Answer these questions from the abstract.
1. Which one-carbon products of CO2 reduction does it name?
2. Above what selectivity can HCOOH and CO be produced on various catalysts?
3. What does competition between the pathways toward CO and HCOOH often lead to?

Supplied passage:
▶

Abstract

Abstract Human activities have significantly contributed to the increase in global carbon emissions, leading to adverse environmental effects such as global warming. Electrochemical reduction of carbon dioxide (CO 2 RR) presents a promising approach to mitigate carbon emissions. This process not only stores the low energy density renewable energies into high energy density chemical bonds, but also produces a variety of valuable products, including one‐carbon products like HCOOH and CO, as well as multi‐carbon products like CH 3 CH 2 OH and C 2 H 4 . Among them, HCOOH and CO can be produced with over 90 % selectivity on various catalysts, indicating their potential for large‐scale applications. However, the precise reaction pathways toward CO and HCOOH remain unclear, and the competition between these pathways often leads to low product selectivity. This review offers a comprehensive examination of the latest research on the selective reduction of CO 2 to CO and/or HCOOH, focusing on the development of the reaction mechanisms based on theoretical simulations and experimental investigations, and the application of catalysts designed to fine‐tune CO/HCOOH selectivity. Additionally, this review highlights the challenges and prospects for the further development and understanding of selective catalysts for CO and HCOOH production, aiming to provide valuable insights for future studies in this intriguing and significant research field.

◀

Provided material:

▶

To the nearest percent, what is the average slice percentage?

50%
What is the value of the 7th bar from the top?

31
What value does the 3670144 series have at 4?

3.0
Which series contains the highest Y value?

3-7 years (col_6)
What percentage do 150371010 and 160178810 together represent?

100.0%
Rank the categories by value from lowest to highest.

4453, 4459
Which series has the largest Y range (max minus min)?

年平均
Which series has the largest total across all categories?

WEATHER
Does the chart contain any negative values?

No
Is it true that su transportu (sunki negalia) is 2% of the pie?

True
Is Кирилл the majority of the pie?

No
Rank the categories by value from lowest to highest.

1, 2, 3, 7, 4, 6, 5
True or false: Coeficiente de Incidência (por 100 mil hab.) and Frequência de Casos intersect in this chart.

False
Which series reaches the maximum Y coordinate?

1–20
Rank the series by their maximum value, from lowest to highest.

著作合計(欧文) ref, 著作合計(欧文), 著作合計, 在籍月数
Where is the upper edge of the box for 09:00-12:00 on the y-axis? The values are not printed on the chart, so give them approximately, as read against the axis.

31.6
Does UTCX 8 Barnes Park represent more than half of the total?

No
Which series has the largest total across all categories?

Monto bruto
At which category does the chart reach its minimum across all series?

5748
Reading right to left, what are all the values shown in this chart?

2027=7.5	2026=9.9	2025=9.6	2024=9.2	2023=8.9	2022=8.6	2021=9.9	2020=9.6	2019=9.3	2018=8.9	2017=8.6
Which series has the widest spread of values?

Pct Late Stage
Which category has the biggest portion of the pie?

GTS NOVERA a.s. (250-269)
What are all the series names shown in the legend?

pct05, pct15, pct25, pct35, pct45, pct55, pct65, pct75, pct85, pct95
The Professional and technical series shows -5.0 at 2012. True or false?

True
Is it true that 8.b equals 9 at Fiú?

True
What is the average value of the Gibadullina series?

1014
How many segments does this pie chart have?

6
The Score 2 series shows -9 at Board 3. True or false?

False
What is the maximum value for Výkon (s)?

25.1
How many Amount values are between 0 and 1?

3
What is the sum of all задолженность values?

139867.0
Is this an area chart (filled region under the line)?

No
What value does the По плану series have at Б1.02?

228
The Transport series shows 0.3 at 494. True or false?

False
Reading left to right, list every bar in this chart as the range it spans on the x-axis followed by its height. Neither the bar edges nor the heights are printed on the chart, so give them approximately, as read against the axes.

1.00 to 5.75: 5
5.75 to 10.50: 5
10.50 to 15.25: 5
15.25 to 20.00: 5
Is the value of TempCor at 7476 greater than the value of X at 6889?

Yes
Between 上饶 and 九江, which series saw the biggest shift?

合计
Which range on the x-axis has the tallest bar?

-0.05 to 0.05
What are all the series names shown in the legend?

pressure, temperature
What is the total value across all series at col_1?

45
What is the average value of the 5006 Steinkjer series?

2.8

◀

Solution for this problem:
1. HCOOH and CO.
2. Over 90 %.
3. Low product selectivity.